╔══

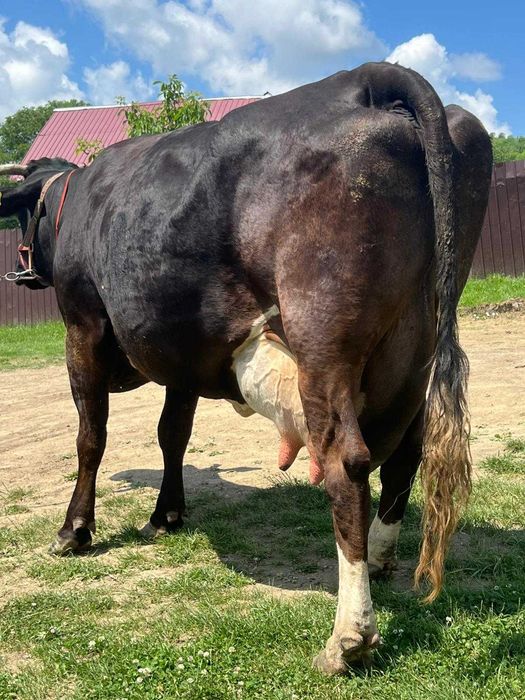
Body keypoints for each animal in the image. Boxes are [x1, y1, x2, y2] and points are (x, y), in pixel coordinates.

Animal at [0, 62, 492, 674]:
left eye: (26, 215)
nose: (21, 271)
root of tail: (366, 79)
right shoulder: (183, 352)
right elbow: (172, 434)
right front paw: (167, 514)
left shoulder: (83, 327)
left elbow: (91, 437)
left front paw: (74, 530)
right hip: (413, 347)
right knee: (407, 451)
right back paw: (380, 559)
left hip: (324, 338)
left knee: (347, 462)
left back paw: (348, 636)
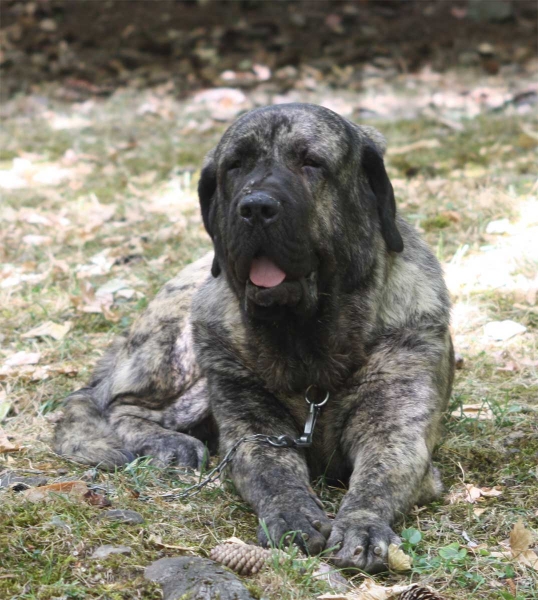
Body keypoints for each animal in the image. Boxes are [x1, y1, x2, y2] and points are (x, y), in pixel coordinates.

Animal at [53, 103, 452, 572]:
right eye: (235, 166)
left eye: (311, 162)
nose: (256, 207)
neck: (308, 343)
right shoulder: (252, 431)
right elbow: (274, 474)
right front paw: (293, 514)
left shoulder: (397, 431)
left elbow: (377, 478)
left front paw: (363, 525)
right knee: (117, 404)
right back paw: (170, 443)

╚══

§ Task prompt
In your answer, copy exactly the lines running from the line with "right back paw: (380, 559)" to the end of the material above, both included, and omit all pictures.

§ Exercise solution
right back paw: (380, 559)
left hip: (324, 338)
left knee: (347, 462)
left back paw: (348, 636)
Body keypoints for each animal in the image. Boxes are [x1, y1, x2, y2] and points are (x, y), in pixel coordinates.

Animal at [53, 103, 452, 572]:
right eye: (235, 166)
left eye: (311, 162)
nose: (256, 207)
neck: (308, 343)
right shoulder: (252, 431)
right elbow: (274, 474)
right front paw: (293, 514)
left shoulder: (397, 431)
left elbow: (377, 478)
left front paw: (363, 525)
right knee: (117, 404)
right back paw: (170, 443)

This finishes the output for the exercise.